Why cloud computing doesn't get us out of the woods yet...

Jesse Robbins (a modern Renaissance man if ever there was one) quoted from a post by Theo Schlossnagle, author of Scalable Internet Architectures and President and CEO of OmniTI, in which Schlossnagle notes the challenge brought by highly popular sites linking to average traffic sites, and its implications for scalable Internet architectures, including cloud computing.

As he carefully documents (using his blog site and two events triggered by Digg and the New York Times respectfully), the nature of "spikes" in the Internet has changed dramatically. First, he shows a graph of traffic to his blog over a two day period in March of 2008:Then he goes on to point out:
"What isn't entirely obvious in the above graphs? These spikes happen inside 60 seconds. The idea of provisioning more servers (virtual or not) is unrealistic. Even in a cloud computing system, getting new system images up and integrated in 60 seconds is pushing the envelope and that would assume a zero second response time. This means it is about time to adjust what our systems architecture should support. The old rule of 70% utilization accommodating an unexpected 40% increase in traffic is unraveling. At least eight times in the past month, we've experienced from 100% to 1000% sudden increases in traffic across many of our clients."
Stop and pay attention to that. The onset of traffic to near peak levels can take place in less than 60 seconds!

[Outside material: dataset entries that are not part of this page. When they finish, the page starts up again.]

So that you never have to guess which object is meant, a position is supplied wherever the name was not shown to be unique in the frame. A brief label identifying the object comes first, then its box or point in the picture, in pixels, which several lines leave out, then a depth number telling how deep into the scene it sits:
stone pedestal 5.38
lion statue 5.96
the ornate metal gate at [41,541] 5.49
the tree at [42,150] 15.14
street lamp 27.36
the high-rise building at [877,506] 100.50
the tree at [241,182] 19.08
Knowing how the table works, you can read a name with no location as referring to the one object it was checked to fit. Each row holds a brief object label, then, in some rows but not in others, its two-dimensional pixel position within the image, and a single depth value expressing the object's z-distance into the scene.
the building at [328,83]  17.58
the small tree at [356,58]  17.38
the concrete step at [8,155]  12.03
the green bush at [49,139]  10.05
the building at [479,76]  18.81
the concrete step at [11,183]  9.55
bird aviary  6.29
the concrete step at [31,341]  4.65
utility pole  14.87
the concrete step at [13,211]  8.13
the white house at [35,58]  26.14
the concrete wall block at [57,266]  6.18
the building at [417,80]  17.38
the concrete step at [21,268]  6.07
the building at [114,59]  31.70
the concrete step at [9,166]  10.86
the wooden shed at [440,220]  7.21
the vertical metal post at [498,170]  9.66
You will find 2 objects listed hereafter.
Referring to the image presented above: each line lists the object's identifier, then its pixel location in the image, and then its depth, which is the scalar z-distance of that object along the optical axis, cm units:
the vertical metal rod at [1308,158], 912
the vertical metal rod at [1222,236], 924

Sure, you can get "unlimited" capacity from an Amazon/Mosso/GoGrid/whatever on demand, but can you provision that extra capacity fast enough to meet demand? Clearly automation is not enough to guarantee that you will never lose a user. If this is critical to you, then running at a reduced utilization is probably the only really good answer. (Another possibility is implementing "warm" systems that primarily do another task, but that can be enslaved into a high traffic situation with little or no manual intervention--and don't require a reboot.)

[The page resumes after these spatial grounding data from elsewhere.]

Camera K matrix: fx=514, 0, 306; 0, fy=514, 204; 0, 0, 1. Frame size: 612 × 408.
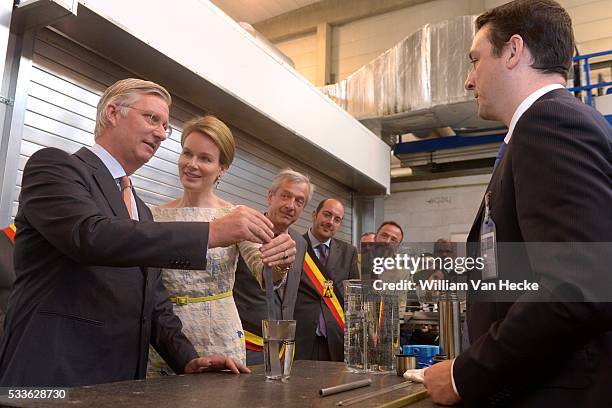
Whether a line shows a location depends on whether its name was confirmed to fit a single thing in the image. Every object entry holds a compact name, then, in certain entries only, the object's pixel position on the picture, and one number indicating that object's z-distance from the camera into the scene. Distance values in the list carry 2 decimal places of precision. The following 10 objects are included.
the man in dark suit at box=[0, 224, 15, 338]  1.71
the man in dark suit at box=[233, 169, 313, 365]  2.21
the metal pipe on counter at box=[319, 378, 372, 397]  0.84
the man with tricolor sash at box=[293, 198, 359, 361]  2.71
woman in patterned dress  1.55
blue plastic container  1.30
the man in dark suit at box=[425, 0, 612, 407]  0.72
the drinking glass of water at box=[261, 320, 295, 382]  1.01
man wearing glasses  1.04
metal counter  0.72
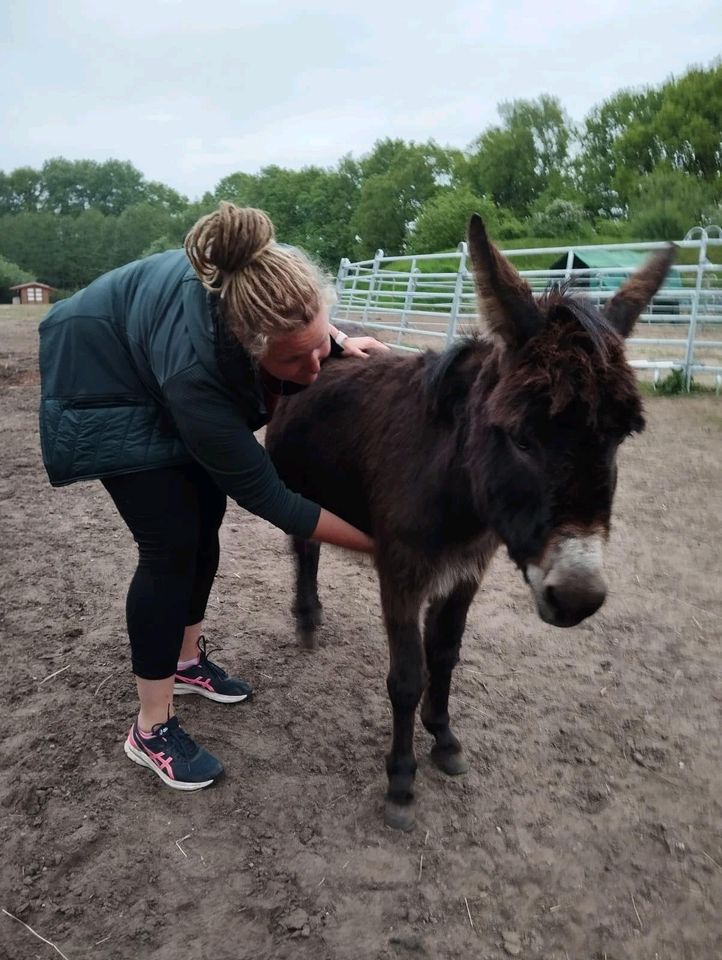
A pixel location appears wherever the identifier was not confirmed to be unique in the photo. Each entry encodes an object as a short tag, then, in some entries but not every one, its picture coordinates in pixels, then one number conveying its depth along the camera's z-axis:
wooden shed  43.42
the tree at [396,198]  46.72
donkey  1.74
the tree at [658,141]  43.91
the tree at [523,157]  52.00
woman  1.87
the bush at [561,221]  37.09
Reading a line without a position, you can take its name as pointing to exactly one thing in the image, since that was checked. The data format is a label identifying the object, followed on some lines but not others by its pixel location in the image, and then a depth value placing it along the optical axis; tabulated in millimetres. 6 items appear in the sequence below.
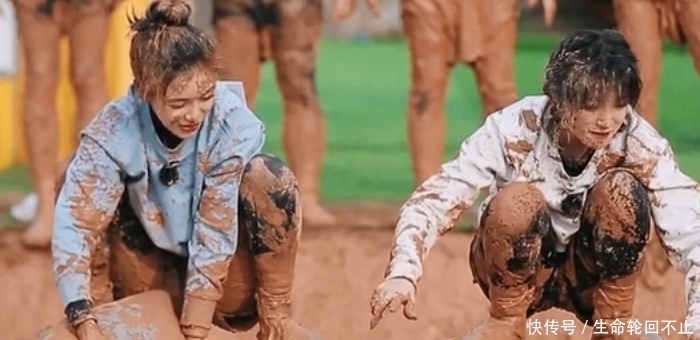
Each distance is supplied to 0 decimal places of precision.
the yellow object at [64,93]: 9672
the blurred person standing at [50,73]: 7723
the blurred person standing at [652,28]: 7426
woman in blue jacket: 4461
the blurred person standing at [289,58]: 7770
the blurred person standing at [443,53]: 7836
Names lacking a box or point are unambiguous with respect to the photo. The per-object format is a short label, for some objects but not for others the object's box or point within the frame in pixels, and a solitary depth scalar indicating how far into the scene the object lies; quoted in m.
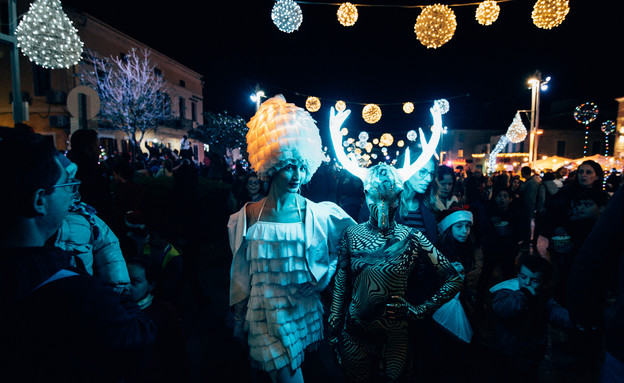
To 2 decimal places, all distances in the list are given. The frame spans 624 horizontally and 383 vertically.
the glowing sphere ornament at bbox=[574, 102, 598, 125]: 10.23
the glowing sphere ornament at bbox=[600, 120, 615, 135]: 11.60
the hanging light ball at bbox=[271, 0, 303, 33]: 5.97
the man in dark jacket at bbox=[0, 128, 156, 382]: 1.03
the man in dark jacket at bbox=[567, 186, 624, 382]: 1.46
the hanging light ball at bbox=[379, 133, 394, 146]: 21.48
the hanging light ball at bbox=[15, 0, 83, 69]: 4.89
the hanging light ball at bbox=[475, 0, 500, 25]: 5.69
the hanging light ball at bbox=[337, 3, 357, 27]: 6.39
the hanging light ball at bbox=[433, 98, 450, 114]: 12.27
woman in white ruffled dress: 2.44
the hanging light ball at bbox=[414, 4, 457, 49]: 5.56
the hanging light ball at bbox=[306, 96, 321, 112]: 12.23
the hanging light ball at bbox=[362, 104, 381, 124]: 12.15
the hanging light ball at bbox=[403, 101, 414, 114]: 13.78
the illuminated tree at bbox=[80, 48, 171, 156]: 19.30
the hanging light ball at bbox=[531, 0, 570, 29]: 5.00
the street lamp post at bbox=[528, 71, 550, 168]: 16.41
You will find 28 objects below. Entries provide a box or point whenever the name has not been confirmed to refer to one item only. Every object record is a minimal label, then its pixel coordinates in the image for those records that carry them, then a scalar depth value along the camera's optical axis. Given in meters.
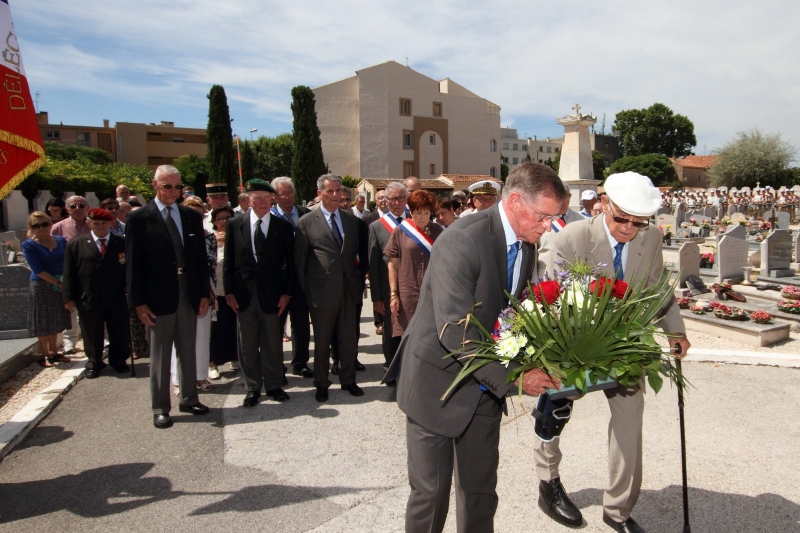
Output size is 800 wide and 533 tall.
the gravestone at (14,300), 7.08
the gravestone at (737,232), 11.14
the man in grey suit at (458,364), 2.34
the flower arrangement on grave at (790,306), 8.06
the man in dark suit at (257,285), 5.31
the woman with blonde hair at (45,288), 6.62
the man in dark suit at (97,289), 6.40
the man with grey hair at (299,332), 6.10
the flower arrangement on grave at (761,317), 7.49
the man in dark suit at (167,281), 4.75
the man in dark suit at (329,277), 5.44
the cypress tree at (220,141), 36.53
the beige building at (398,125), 52.53
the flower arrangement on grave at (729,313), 7.63
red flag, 3.81
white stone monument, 19.42
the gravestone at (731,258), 10.63
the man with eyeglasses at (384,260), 5.88
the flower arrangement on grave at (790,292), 8.26
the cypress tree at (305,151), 43.69
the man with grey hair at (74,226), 7.40
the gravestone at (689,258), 10.10
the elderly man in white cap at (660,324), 3.04
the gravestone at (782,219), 19.70
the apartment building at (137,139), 70.38
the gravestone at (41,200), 20.22
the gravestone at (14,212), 19.44
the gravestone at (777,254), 10.73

I'm not sure I have a great answer for what to do here, but I think anyone buys into "capacity on demand" should know that this capacity takes time to allocate, and that demand may outstrip supply for seconds or minutes. Nothing about the cloud can avoid the trade off between utilization and "reactability".

Update: The folks at Project Caroline ran some simple tests, and feel they would be ready for this scenario. Ron Mann spells it all out for you, and it is an interesting read.